• Instrucción:
Cuenta las líneas de las filas siguientes que contienen la palabra "pixels" y escribe solo el número.

• Datos extraídos:
▶

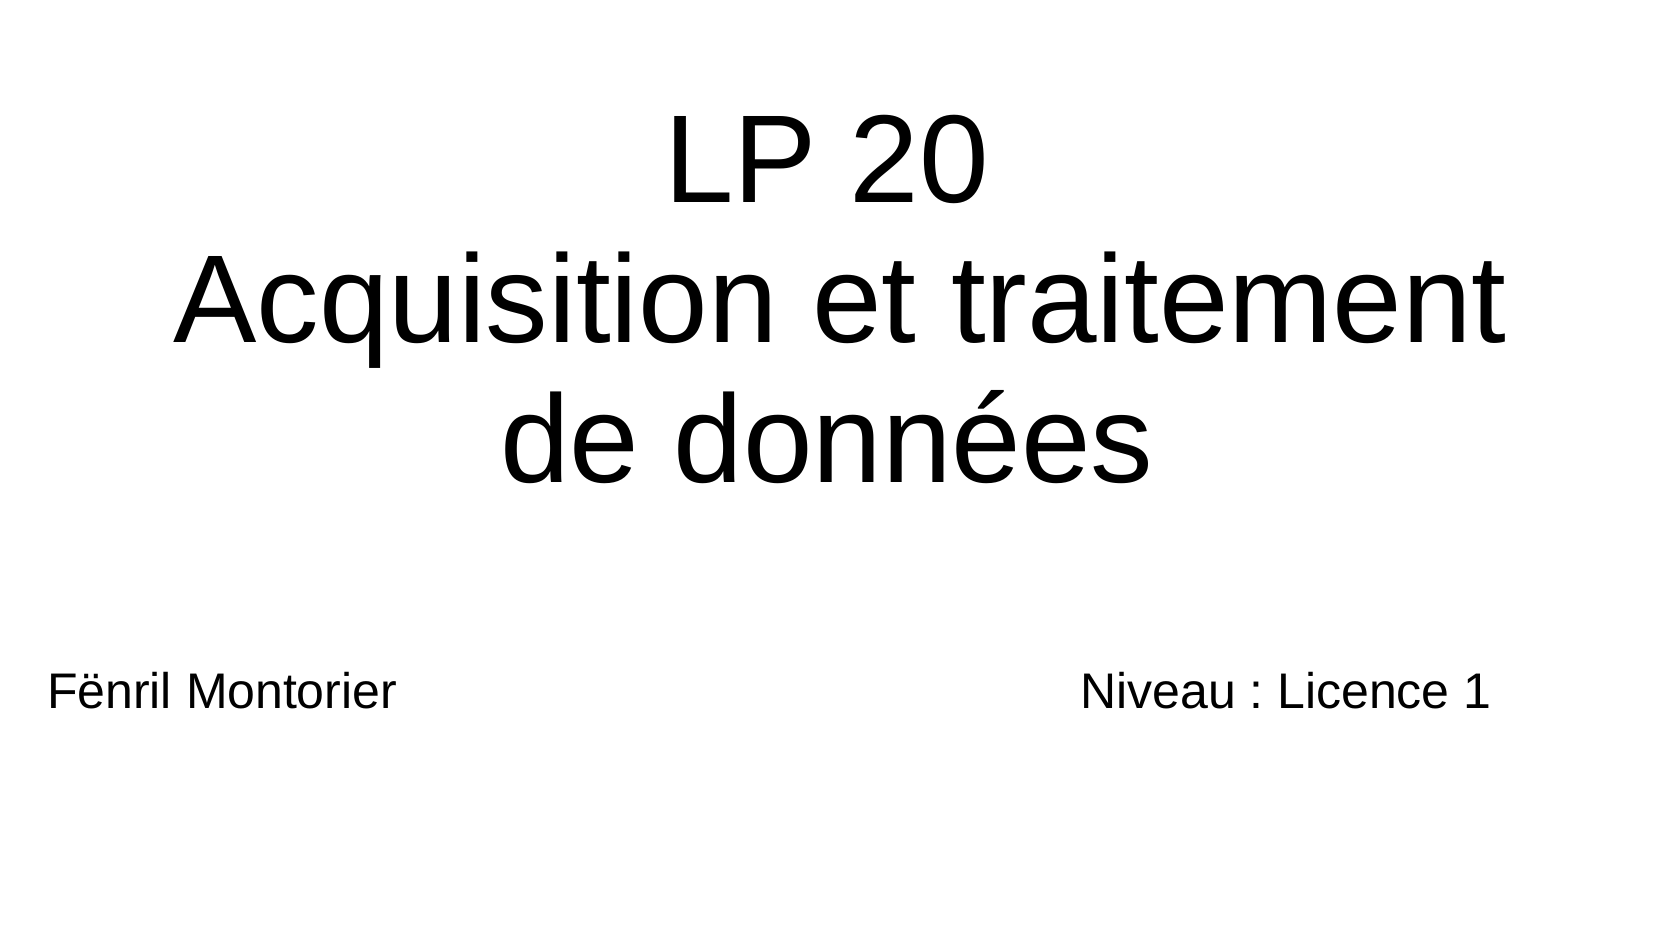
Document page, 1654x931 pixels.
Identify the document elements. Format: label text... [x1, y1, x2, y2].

◀
▶

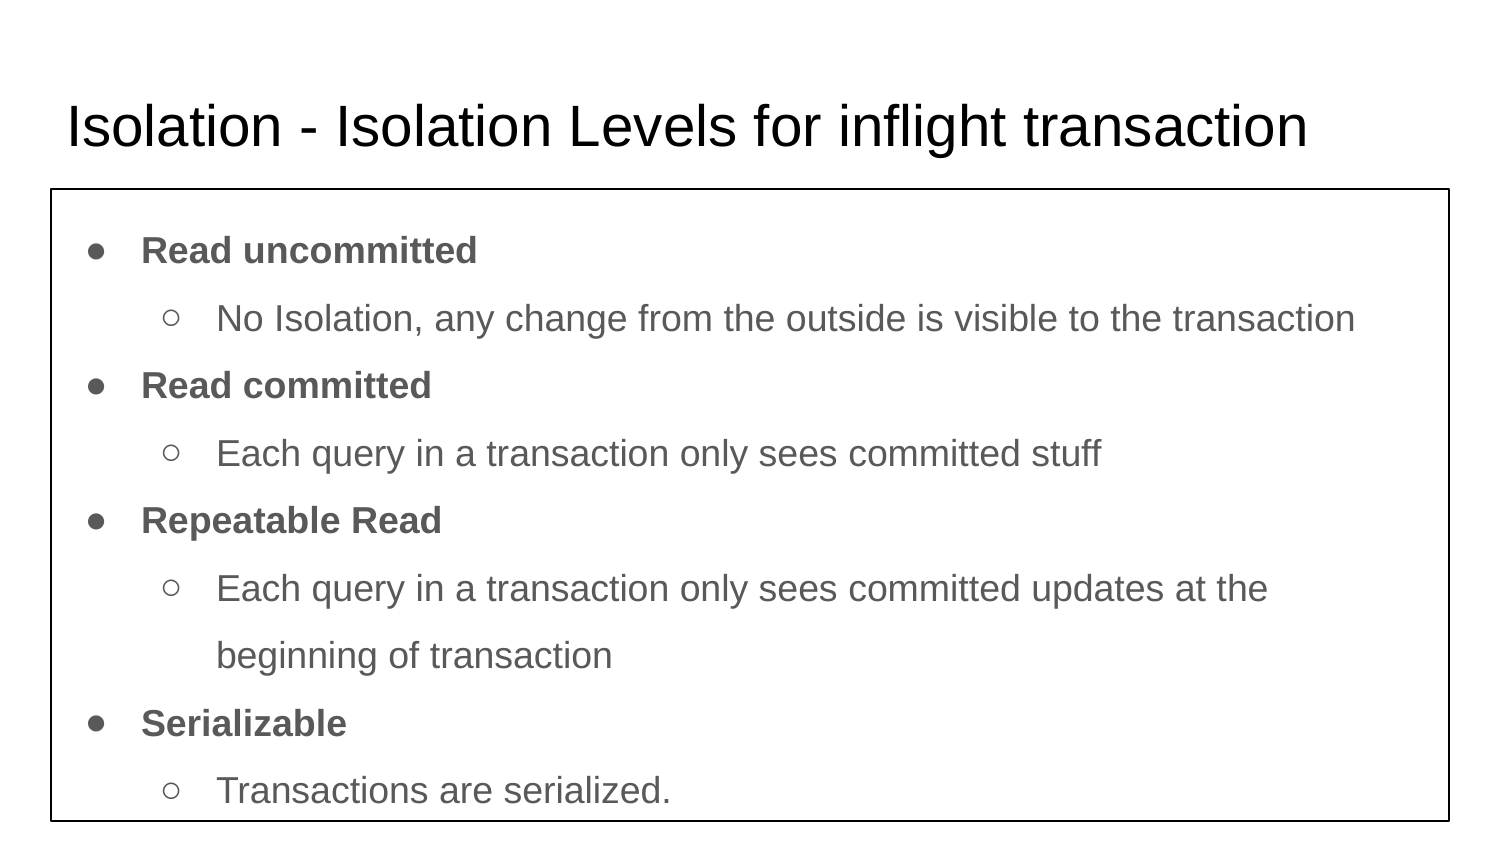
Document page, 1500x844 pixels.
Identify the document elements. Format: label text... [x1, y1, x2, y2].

◀
▶

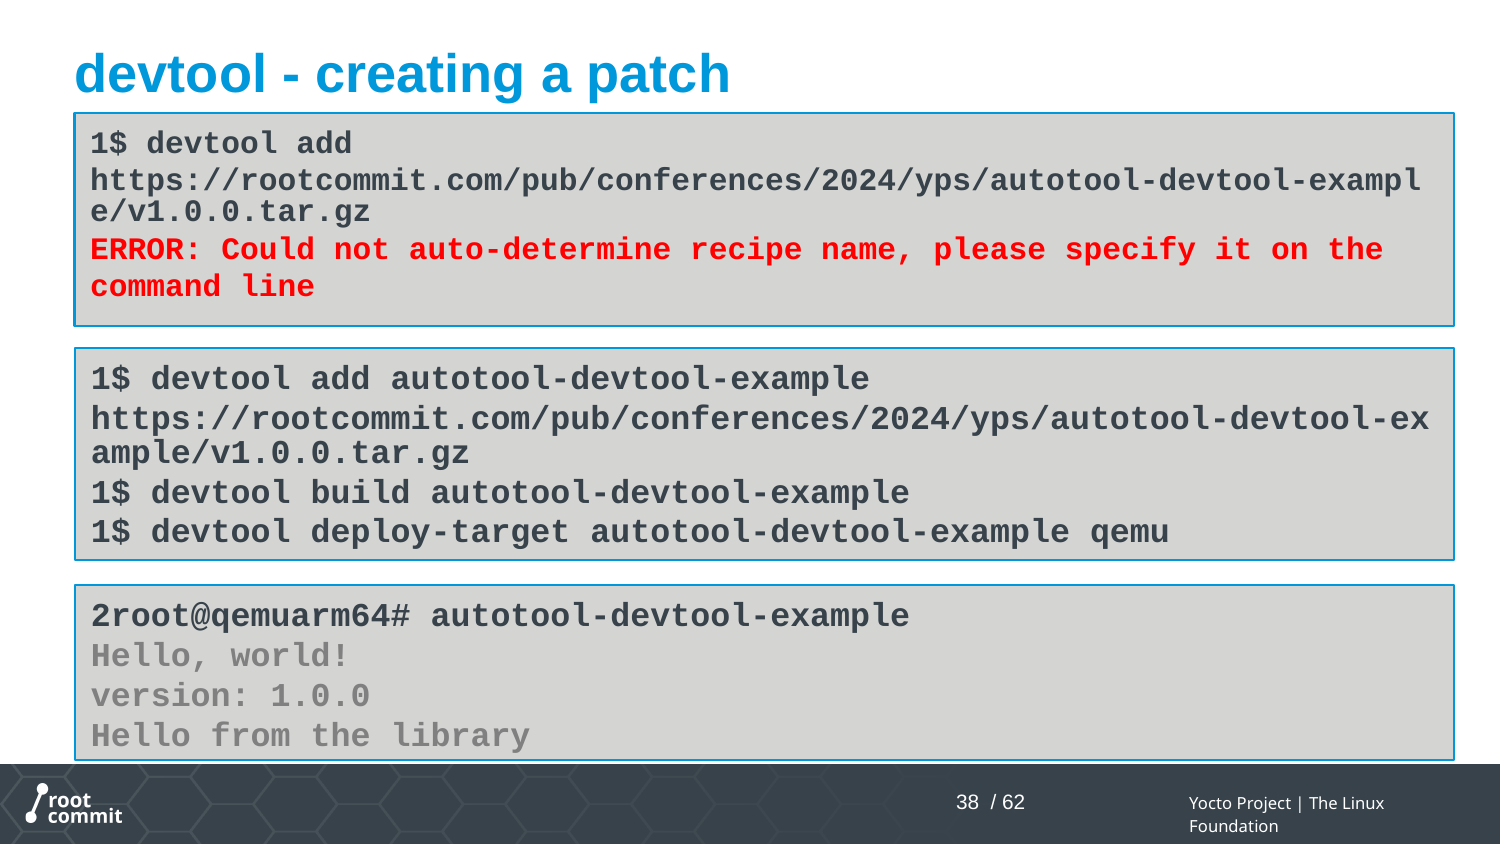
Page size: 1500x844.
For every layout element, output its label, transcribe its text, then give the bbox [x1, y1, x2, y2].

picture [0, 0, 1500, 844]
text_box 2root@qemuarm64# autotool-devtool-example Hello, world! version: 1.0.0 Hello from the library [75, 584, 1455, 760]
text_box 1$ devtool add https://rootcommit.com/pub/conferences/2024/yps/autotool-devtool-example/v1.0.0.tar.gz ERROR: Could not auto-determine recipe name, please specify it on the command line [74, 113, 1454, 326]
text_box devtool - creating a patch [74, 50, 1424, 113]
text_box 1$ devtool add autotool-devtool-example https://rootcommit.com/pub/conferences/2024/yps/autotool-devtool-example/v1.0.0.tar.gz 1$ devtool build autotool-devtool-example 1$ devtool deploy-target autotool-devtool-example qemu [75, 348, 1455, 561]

◀

• Respuesta correcta:
2